Os três fatos narrados acima têm em comum a sensação de impunidade em favor do torcedor estrangeiro que chega ao Brasil e comete crimes relacionados ao racismo, mas não apenas isso. Segundo o 10º Relatório Anual da Discriminação Racial no Futebol [4], apenas em 2023 foram identificados 250 casos de discriminação em esportes praticados no Brasil, dentre eles o futebol, sendo 222 em território nacional e 28 no exterior, todos eles contra atletas brasileiros.
Crime inafiançável e imprescritível
A Constituição, ao determinar a prática do racismo como crime inafiançável e imprescritível [5], de modo muito acertado não delimita “o que é racismo”, transferindo, de modo contido, sua definição e o delineamento das sanções aplicáveis às leis infraconstitucionais. Assim, para se compreender o racismo em termos legais, se faz necessário buscar o conceito na Convenção Interamericana contra o Racismo, a Discriminação Racial e Formas Correlatas de Intolerância [6], baseando-se em um conjunto de teorias, doutrina, ideologia ou ideias, cuja subjetividade do racismo não permite uma definição estática por meio da lei, tampouco sua delimitação no tempo.
O que isso tem a ver com futebol? Rememorando os dados do Observatório da Discriminação Racial do Futebol, todos os anos os casos de discriminação nos estádios continuam sem que ações de combate surtam os efeitos esperados.
Além disso, e com este anunciado objetivo, a referida lei traz alguns dispositivos que definem os crimes contra a integridade e a paz no esporte, dentre eles o artigo 201, que estabelece que “promover tumulto, praticar ou incitar a violência ou invadir local restrito aos competidores ou aos árbitros e seus auxiliares em eventos esportivos”, com pena de reclusão de um a dois anos e multa, com possibilidade de aplicação da pena em dobro em caso de racismo ou violência contra mulheres [7].

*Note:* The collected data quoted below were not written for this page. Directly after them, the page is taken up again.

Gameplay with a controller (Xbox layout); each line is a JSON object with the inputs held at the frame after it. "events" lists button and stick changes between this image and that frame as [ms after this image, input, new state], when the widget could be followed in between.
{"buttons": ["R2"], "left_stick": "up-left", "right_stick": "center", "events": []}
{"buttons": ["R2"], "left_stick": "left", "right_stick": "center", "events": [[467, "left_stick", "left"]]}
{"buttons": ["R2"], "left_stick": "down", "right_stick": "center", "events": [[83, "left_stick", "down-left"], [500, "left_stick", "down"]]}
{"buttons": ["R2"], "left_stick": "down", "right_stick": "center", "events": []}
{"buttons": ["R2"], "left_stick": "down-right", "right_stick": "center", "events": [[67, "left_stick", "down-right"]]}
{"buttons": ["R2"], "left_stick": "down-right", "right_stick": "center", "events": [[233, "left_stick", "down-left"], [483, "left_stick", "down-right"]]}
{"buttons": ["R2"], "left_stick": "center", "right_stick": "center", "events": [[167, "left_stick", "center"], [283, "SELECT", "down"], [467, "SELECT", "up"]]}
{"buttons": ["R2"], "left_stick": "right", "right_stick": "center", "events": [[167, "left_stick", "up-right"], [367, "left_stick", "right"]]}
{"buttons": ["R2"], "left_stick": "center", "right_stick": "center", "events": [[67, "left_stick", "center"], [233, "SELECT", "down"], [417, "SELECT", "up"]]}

A definição decorre do já citado comando constitucional de criminalização da prática do racismo. Outro ponto necessário a se compreender é que o racismo, como ideia de um sistema político de segregação de pessoas, depende do abuso, em certa medida, do poder político, social ou econômico. Quanto à injúria racial, o Supremo Tribunal Federal consignou que a injúria racial configura uma forma de racismo, sendo, dessarte, imprescritível [8].
Da inconstitucionalidade do parágrafo 7º do artigo 201 da Lei Geral do Esporte
A rigor, o raciocínio jurídico feito pelo agente público encarregado de fazer norma [9] jurídica no caso concreto, isto é, de emoldurar o caso concreto (torcedor do Lanús detido por atos racistas em direção à torcida do Cruzeiro) ao que dispõe o enunciado normativo prescrito no § 7º do artigo 201 da Lei Geral do Esporte (provocar tumulto agravado por questões raciais) escancara uma questão central e maior: a evidente violação a Constituição.
Em primeiro lugar, deve incidir no caso o princípio jurídico da supremacia da Constituição, que, como o nome sugere, significa dizer que a Constituição prevalece sobre o processo político majoritário — isto é, sobre a vontade do poder constituído e sobre as leis em geral —, porque fruto de uma manifestação especial da vontade popular, em uma conjuntura própria, em um momento constitucional.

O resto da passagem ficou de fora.